Name         : nats-server
Version      : 2.10.3
Release      : 1.fc40
Architecture : x86_64
Size         : 14 M
Source       : nats-server-2.10.3-1.fc40.src.rpm

Then I took a CentOS distro (12G) for example and put it into the object store bucket in the same way:

$ curl http://centos.uni-sofia.bg/centos/8-stream/isos/x86_64/CentOS-Stream-8-x86_64-latest-dvd1.iso --output centos1.iso
$ nats obj add testbucket
$ nats obj put testbucket /home/stan/centos1.iso
$ nats obj ls testbucket
nats: error: context deadline exceeded

This is a log from the server with more details.

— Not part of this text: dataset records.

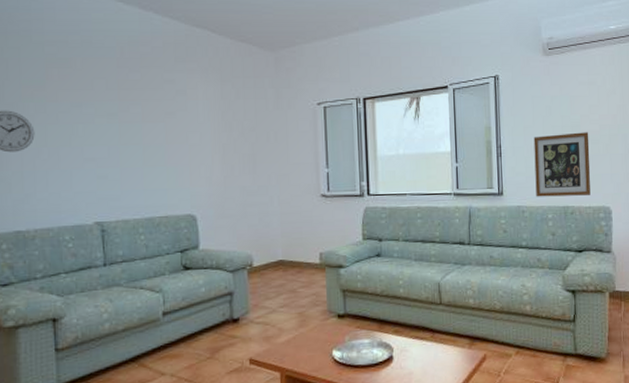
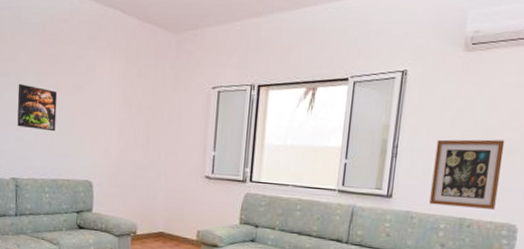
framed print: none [95,114,146,165] -> present [17,84,58,132]

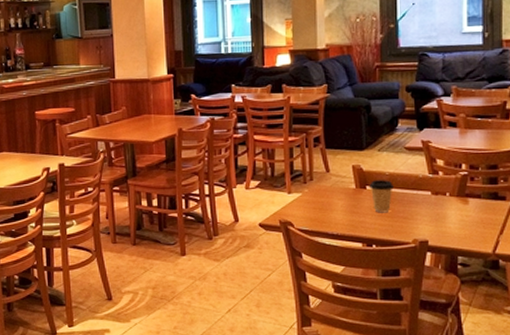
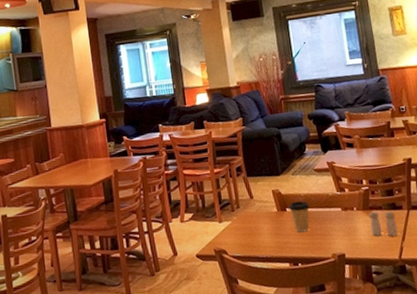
salt and pepper shaker: none [463,199,496,228] -> present [369,211,398,236]

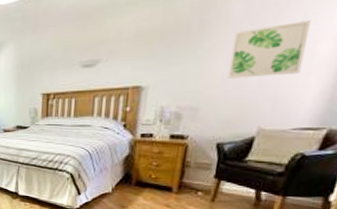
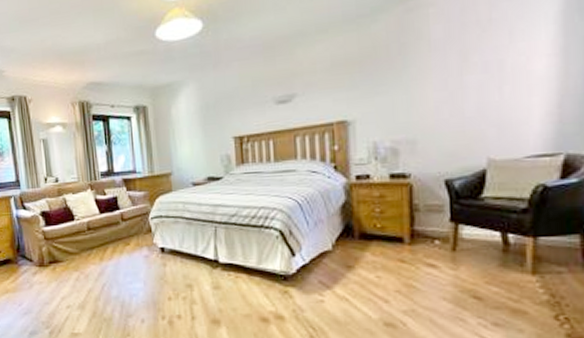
wall art: present [227,20,312,78] -> none [440,37,520,105]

[1634489] 2023/10/23 11:55:44.083596 [INF]   Version:  2.10.3
[1634489] 2023/10/23 11:55:44.083600 [INF]   Git:      [not set]
[1634489] 2023/10/23 11:55:44.083603 [INF]   Name:     NAEMCRCEOGWRPQXGXOFJAW5PL6YBGEZNWOSHI4NPBPQW54DCJX352ISG
[1634489] 2023/10/23 11:55:44.083610 [INF]   Node:     u17m6wzJ
[1634489] 2023/10/23 11:55:44.083613 [INF]   ID:       NAEMCRCEOGWRPQXGXOFJAW5PL6YBGEZNWOSHI4NPBPQW54DCJX352ISG
[1634489] 2023/10/23 11:55:44.084051 [INF] Starting JetStream
[1634489] 2023/10/23 11:55:44.084264 [INF]     _ ___ _____ ___ _____ ___ ___   _   __  __
[1634489] 2023/10/23 11:55:44.084268 [INF]  _ | | __|_   _/ __|_   _| _ \ __| /_\ |  \/  |
[1634489] 2023/10/23 11:55:44.084270 [INF] | || | _|  | | \__ \ | | |   / _| / _ \| |\/| |
[1634489] 2023/10/23 11:55:44.084272 [INF]  \__/|___| |_| |___/ |_| |_|_\___/_/ \_\_|  |_|
[1634489] 2023/10/23 11:55:44.084274 [INF]
[1634489] 2023/10/23 11:55:44.084276 [INF]          https://docs.nats.io/jetstream
[1634489] 2023/10/23 11:55:44.084278 [INF]
[1634489] 2023/10/23 11:55:44.084280 [INF] ---------------- JETSTREAM ----------------
[1634489] 2023/10/23 11:55:44.084283 [INF]   Max Memory:      93.92 GB
[1634489] 2023/10/23 11:55:44.084285 [INF]   Max Storage:     46.96 GB
[1634489] 2023/10/23 11:55:44.084287 [INF]   Store Directory: "/tmp/nats/jetstream"
[1634489] 2023/10/23 11:55:44.084290 [INF] -------------------------------------------
[1634489] 2023/10/23 11:55:44.084591 [INF]   Starting restore for stream '$G > OBJ_tb1'
[1634489] 2023/10/23 11:55:44.084798 [INF]   Restored 0 messages for stream '$G > OBJ_tb1' in 0s
[1634489] 2023/10/23 11:55:44.085284 [INF] Listening for client connections on 0.0.0.0:4222
[1634489] 2023/10/23 11:55:44.086110 [INF] Server is ready
[1634489] 2023/10/23 11:56:40.871630 [WRN] Internal subscription on "$JS.API.CONSUMER.CREATE.OBJ_tb1.7VM0i7b5.$O.tb1.M.>" took too long: 5.170127768s
[1634489] 2023/10/23 11:56:40.871648 [WRN] Internal subscription on "$JS.API.CONSUMER.CREATE.OBJ_tb1.7VM0i7b5.$O.tb1.M.>" took too long: 5.170148617s
[1634489] 2023/10/23 11:56:40.871652 [WRN] Internal subscription on "$JS.API.CONSUMER.CREATE.OBJ_tb1.7VM0i7b5.$O.tb1.M.>" took too long: 5.170164157s
[1634489] 2023/10/23 11:56:40.871661 [WRN] 127.0.0.1:52042 - cid:9 - Readloop processing time: 5.170173817s
derekcollison commented 1 year ago

nats stream backup

Just need to use full stream name, which you can see via nats stream ls -a

derekcollison commented 1 year ago

If we can reproduce with your snapshot on our side, that would be very helpful. Thanks.

derekcollison commented 1 year ago

You are correct, we can upload any large asset ourselves, will attempt to follow your steps and reproduce. Thanks for your patience and apologies for not reading more thoroughly.

derekcollison commented 1 year ago

I can see the behavior here locally. Will keep you posted. And again thanks for the patience.